Spaghetti with Lentils, Roasted Tomatoes, and Spinach
Ingredients
Lentils:
- ¾ cup dry lentils (preferably brown lentils)
- 1 tablespoon extra-virgin olive oil
- 1 small onion finely chopped
- 1 small carrot finely chopped
- 1 small stalk celery finely chopped
- 4 cups water
- 1 clove garlic crushed
- 1 bay leaf
- Kosher salt and freshly ground black pepper
Tomatoes:
- 6 ripe plum or Roma tomatoes
- 2 tablespoons finely chopped Italian parsley
- 2 cloves garlic minced
- ¾ teaspoon dried oregano
- Kosher salt and freshly ground black pepper
- 1 tablespoon extra-virgin olive oil
The Rest:
- 1 tablespoon extra-virgin olive oil
- 8 ounces fresh baby spinach
- 1 pound dry spaghetti
- Freshly grated Parmesan cheese for the table
Instructions
- For the lentils: Rinse the lentils well, removing any stones. then cover with water and soak 2 hours. Drain.
- For the tomatoes: Preheat the oven to 450°F. Cut the tomatoes in half lengthwise and lay them cut side up in an 8 or 9-inch square baking pan. Scatter with the parsley, garlic, and oregano, sprinkle with salt and pepper, then drizzle with olive oil. Roast in the oven for 25 to 30 minutes, until the tomatoes are soft and juicy. Set aside. If desired, once the tomatoes are cool enough to handle, remove the skins (they should slide right off).
- Once the lentils have been soaked and drained, warm olive oil in a large saucepan over medium heat, add the onions, carrots, and celery, and cook until they are soft and translucent, stirring frequently about 8 to 10 minutes. Add the lentils, water, the crushed garlic clove, and the bay leaf.
- Bring to a boil, stir, then reduce heat and simmer partially covered, stirring occasionally, for 30 minutes or until the lentils are tender. Remove the bay leaf. Drain, reserving 1 cup cooking water. Return reserved water to lentils and set aside. Season with salt and black pepper.
- For the pasta: Bring a large pot of salted water to a boil.
- In the meantime, heat remaining olive oil in a large saucepan or pot. Add the spinach, stir, and cover for a couple minutes to help it wilt. Uncover and add the tomatoes, stirring and breaking them up a bit with a wooden spoon. Saute over medium-high for 1 minute, then stir in the lentils, reduce the flame to medium, and let everything cook together for 4 minutes, stirring regularly.
- Boil the pasta in the salted water until al dente, about 10 minutes. Drain, then toss with all of the sauce, and cook together for another minute over high heat to allow some of the liquid to absorb and thicken. Serve, offering Parmesan at the table for topping.

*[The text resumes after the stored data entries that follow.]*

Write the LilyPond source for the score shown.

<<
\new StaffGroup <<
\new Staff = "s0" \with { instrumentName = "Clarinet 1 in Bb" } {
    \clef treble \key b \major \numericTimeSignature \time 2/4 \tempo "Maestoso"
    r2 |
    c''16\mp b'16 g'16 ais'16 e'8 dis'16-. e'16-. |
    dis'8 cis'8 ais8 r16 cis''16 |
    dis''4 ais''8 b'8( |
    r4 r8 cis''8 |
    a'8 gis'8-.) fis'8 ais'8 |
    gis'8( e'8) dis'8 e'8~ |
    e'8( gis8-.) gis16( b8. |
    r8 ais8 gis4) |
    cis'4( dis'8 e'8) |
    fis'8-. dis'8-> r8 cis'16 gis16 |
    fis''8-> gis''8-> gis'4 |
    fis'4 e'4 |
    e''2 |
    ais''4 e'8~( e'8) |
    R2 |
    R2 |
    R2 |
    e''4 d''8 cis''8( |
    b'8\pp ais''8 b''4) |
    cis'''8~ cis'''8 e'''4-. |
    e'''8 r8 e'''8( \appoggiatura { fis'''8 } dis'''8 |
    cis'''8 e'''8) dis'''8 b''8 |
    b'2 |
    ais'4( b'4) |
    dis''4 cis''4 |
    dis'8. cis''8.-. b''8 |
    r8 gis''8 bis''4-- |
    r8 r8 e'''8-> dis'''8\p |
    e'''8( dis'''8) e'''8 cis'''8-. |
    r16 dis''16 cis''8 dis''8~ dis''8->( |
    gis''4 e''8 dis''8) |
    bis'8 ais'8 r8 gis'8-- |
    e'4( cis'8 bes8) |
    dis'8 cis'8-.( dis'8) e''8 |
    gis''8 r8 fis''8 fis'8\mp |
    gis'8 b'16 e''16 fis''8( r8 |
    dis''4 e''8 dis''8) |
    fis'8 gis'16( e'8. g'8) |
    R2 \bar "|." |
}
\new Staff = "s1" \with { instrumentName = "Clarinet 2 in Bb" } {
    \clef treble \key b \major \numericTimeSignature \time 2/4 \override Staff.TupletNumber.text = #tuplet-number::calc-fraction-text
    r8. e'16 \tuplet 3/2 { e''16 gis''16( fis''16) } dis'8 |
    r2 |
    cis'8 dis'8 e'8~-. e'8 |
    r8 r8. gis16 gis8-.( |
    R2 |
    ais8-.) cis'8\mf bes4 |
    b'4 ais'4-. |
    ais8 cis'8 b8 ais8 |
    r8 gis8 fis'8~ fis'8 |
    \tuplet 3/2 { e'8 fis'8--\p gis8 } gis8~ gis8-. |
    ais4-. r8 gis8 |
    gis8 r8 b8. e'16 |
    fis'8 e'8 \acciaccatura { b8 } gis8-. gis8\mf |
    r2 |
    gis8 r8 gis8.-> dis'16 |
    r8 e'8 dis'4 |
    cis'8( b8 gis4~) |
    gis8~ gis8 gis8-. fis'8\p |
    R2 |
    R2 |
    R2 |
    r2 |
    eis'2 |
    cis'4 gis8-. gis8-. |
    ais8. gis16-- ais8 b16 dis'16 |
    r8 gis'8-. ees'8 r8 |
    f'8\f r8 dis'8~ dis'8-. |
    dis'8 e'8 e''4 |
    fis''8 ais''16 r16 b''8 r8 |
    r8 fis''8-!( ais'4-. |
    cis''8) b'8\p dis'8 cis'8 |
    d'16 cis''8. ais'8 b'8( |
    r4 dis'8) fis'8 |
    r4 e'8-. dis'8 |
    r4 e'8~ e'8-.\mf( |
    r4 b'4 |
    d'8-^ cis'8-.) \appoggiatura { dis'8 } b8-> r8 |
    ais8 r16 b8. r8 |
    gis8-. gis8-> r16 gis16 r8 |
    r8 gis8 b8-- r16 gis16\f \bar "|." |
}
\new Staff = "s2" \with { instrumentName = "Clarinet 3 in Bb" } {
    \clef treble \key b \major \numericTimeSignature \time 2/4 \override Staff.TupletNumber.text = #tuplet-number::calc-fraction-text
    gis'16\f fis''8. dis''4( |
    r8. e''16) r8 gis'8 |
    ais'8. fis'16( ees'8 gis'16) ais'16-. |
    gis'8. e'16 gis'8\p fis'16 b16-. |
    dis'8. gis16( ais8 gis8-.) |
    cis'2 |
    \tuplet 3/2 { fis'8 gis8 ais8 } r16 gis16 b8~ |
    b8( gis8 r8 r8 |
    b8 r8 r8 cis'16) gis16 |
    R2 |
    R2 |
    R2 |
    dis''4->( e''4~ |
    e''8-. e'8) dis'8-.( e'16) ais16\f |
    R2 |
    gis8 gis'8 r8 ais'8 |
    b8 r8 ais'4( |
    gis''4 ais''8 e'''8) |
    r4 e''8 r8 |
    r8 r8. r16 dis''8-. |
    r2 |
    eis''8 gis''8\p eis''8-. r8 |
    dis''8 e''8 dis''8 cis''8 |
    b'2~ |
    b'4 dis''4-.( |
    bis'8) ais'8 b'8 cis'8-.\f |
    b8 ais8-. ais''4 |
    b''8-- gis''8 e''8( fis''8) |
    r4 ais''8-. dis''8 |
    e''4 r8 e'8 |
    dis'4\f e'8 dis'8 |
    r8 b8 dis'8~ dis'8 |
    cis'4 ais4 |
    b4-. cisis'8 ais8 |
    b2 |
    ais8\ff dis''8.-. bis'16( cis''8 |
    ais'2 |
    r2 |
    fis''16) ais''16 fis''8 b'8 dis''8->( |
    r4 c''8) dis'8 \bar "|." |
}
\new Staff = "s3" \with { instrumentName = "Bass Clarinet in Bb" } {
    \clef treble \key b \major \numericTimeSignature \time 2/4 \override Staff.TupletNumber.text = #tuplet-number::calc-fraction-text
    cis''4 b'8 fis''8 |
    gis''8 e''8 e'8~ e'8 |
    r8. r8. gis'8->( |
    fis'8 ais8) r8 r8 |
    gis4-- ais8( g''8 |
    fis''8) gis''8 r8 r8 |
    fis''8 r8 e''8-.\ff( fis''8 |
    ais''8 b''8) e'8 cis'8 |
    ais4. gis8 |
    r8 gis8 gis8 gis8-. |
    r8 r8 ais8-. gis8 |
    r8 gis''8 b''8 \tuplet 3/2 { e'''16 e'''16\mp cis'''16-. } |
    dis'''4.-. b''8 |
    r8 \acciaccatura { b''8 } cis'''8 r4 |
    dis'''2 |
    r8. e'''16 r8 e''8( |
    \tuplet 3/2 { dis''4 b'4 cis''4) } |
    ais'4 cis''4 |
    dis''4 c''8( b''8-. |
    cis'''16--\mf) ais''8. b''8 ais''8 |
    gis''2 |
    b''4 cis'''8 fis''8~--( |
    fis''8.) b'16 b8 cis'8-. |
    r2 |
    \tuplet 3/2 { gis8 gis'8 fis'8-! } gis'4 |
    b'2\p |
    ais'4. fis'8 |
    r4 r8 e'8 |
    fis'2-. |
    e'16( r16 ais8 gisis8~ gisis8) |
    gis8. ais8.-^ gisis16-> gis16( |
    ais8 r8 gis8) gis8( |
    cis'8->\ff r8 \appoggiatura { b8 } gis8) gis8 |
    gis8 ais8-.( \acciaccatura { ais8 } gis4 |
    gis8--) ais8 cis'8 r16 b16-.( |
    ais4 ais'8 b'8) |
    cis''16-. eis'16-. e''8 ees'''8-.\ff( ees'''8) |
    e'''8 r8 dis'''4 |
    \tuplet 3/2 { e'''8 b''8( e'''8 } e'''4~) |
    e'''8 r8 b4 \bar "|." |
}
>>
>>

- Alternatively you can stir about ¼ cup Parmesan directly into the pasta over the heat, which will help thicken the sauce a bit too. Only do this if everyone eating the spaghetti wants cheese in theirs.
Notes
- Use brown lentils for this recipe. Green lentils will work too, but Locanda Veneta (the LA eatery which created the original recipe) uses brown lentils for theirs. Red lentils will fall apart, so definitely don't use those!
- If you use regular spinach instead of baby spinach, you will want to lightly steam or blanch the spinach before mixing it into the sauce. Baby spinach is tender enough that you can quickly wilt it while you're assembling the sauce at the end.
- You can make each of the components (the roasted tomatoes and the lentil sauce) separately ahead of time. Before serving, wilt the baby spinach and continue building the sauce.
Nutrition
*All nutritional information is based on third-party calculations and should be considered estimates. Actual nutritional content will vary with brands used, measuring methods, portion sizes and more.*
Mary Kabakian
What a great comforting pasta recipe. I would have never thought to put lentils in a pasta sauce but it really works!